**必做任务**:
1 – 把concurrent模块一文中的句子“ProcessPoolExecutor 和 ThreadPoolExecutor：两者都实现相同的接口，该接口由抽象Executor类定义。”译成英文。
2 – 请从“wait=True，等待池内所有任务执行完毕回收完资源后才继续”开始、到“或线程数,从保证服务器不崩.”结束，逐字引用concurrent模块一文中的这段文字。

**研读文本**:

<<<<

16.4. Python程序中concurrent模块 ¶

16.4.1. concurrent模块的介绍 ¶

concurrent.futures模块提供了高度封装的异步调用接口

ThreadPoolExecutor：线程池，提供异步调用

ProcessPoolExecutor：进程池，提供异步调用

ProcessPoolExecutor 和 ThreadPoolExecutor：两者都实现相同的接口，该接口由抽象Executor类定义。

16.4.2. 基本方法 ¶

submit(fn, *args, **kwargs) :异步提交任务

map(func, *iterables, timeout=None, chunksize=1) ：取代for循环submit的操作

shutdown(wait=True) ：相当于进程池的pool.close()+pool.join()操作

wait=True，等待池内所有任务执行完毕回收完资源后才继续
wait=False，立即返回，并不会等待池内的任务执行完毕
但不管wait参数为何值，整个程序都会等到所有任务执行完毕
submit和map必须在shutdown之前

result(timeout=None) ：取得结果

add_done_callback(fn)：回调函数

16.4.3. 进程池和线程池 ¶

池的功能：限制进程数或线程数.

什么时候限制：当并发的任务数量远远大于计算机所能承受的范围,即无法一次性开启过多的任务数量我就应该考虑去限制我进程数或线程数,从保证服务器不崩.

>>>>

**所示记录**:
<<<<

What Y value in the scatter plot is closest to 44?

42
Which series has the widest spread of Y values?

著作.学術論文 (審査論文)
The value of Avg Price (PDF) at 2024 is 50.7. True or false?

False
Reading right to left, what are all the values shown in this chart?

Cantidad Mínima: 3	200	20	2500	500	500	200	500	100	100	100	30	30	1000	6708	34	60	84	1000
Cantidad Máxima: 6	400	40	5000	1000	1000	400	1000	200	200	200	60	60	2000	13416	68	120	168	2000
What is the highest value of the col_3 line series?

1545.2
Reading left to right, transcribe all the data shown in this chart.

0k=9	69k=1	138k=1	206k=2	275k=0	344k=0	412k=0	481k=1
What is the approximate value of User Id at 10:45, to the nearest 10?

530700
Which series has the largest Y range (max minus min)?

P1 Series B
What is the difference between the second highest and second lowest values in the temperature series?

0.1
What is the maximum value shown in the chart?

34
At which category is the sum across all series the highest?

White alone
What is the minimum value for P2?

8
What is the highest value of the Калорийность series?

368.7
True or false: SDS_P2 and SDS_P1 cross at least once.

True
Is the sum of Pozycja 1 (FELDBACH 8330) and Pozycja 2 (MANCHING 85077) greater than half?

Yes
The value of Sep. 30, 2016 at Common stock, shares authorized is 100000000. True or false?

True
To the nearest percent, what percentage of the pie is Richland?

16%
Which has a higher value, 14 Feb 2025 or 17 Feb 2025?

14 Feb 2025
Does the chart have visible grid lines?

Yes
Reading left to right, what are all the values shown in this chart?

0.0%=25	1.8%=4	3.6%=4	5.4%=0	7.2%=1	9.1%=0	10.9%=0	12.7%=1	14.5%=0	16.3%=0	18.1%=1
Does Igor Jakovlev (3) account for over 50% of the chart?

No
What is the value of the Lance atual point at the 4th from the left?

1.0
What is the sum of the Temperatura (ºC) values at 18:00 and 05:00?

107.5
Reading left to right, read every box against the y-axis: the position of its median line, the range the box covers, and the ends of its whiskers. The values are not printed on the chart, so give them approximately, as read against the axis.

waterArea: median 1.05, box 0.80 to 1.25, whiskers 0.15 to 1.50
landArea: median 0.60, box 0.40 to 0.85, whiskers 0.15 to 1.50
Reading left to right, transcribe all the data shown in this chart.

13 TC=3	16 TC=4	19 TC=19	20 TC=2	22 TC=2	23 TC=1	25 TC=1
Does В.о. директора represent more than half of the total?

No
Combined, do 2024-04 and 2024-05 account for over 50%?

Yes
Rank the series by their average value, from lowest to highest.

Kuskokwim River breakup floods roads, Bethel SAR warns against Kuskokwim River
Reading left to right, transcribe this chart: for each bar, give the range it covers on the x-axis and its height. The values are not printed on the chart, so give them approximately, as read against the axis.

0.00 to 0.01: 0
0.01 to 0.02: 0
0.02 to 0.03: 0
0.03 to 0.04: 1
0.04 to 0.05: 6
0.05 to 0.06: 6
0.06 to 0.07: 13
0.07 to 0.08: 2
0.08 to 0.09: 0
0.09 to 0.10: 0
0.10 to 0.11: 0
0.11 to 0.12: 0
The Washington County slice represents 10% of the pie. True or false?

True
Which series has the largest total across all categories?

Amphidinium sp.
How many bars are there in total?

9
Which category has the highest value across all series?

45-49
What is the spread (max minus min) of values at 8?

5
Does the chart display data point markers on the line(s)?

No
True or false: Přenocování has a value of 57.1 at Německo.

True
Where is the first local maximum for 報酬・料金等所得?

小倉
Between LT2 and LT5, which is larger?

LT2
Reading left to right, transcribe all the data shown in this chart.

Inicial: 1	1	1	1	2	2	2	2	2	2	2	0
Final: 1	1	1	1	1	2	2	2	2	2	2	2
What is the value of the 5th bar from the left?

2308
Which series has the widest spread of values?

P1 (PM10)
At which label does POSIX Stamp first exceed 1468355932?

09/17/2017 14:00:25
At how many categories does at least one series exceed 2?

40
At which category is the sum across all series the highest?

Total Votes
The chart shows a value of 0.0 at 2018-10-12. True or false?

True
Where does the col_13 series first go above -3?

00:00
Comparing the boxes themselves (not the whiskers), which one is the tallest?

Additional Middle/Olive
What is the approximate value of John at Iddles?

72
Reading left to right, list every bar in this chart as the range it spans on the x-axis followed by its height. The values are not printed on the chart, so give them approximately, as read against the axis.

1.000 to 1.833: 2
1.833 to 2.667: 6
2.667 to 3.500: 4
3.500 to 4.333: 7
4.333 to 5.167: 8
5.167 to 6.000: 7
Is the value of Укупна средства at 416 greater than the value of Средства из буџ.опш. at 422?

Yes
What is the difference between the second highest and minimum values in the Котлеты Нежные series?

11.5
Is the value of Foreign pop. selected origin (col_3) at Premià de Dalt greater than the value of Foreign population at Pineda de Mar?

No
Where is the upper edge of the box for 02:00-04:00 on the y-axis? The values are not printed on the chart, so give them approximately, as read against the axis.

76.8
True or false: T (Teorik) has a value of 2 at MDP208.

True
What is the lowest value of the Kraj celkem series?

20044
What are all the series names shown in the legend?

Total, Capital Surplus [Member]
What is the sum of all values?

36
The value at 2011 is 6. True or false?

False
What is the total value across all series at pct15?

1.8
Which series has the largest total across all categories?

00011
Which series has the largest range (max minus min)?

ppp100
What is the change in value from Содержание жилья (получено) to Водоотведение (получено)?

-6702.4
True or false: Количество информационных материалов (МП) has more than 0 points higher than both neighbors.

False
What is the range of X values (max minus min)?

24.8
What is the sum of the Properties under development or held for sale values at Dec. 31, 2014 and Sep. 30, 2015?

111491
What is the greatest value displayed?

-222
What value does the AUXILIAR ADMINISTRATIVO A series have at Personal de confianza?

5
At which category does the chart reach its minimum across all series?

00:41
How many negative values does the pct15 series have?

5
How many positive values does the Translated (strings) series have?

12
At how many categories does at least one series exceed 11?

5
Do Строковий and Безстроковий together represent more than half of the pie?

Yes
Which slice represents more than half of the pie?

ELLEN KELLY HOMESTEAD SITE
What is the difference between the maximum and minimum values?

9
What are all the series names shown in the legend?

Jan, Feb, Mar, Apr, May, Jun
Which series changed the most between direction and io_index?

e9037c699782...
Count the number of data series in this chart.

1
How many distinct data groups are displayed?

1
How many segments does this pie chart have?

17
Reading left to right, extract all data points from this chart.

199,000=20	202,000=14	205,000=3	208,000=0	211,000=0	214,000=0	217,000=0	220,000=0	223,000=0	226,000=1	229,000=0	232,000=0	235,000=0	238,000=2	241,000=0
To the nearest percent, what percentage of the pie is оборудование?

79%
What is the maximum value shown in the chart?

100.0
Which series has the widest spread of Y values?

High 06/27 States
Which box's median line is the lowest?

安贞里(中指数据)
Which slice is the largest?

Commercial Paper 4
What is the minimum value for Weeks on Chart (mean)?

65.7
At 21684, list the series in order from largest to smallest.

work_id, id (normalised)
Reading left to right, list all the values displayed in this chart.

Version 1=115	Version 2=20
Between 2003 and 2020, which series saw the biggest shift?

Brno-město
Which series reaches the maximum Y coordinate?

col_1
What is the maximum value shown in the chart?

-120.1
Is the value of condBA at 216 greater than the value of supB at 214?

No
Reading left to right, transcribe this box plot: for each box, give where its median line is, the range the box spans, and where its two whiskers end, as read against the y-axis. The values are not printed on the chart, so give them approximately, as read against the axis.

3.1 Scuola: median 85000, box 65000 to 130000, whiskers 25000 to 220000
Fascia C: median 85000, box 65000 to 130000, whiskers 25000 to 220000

>>>>

**练习答案**:
1 – ProcessPoolExecutor and ThreadPoolExecutor: both implement the same interface, which is defined by the abstract Executor class.

2 –
wait=True，等待池内所有任务执行完毕回收完资源后才继续
wait=False，立即返回，并不会等待池内的任务执行完毕
但不管wait参数为何值，整个程序都会等到所有任务执行完毕
submit和map必须在shutdown之前

result(timeout=None) ：取得结果

add_done_callback(fn)：回调函数

16.4.3. 进程池和线程池 ¶

池的功能：限制进程数或线程数.

什么时候限制：当并发的任务数量远远大于计算机所能承受的范围,即无法一次性开启过多的任务数量我就应该考虑去限制我进程数或线程数,从保证服务器不崩.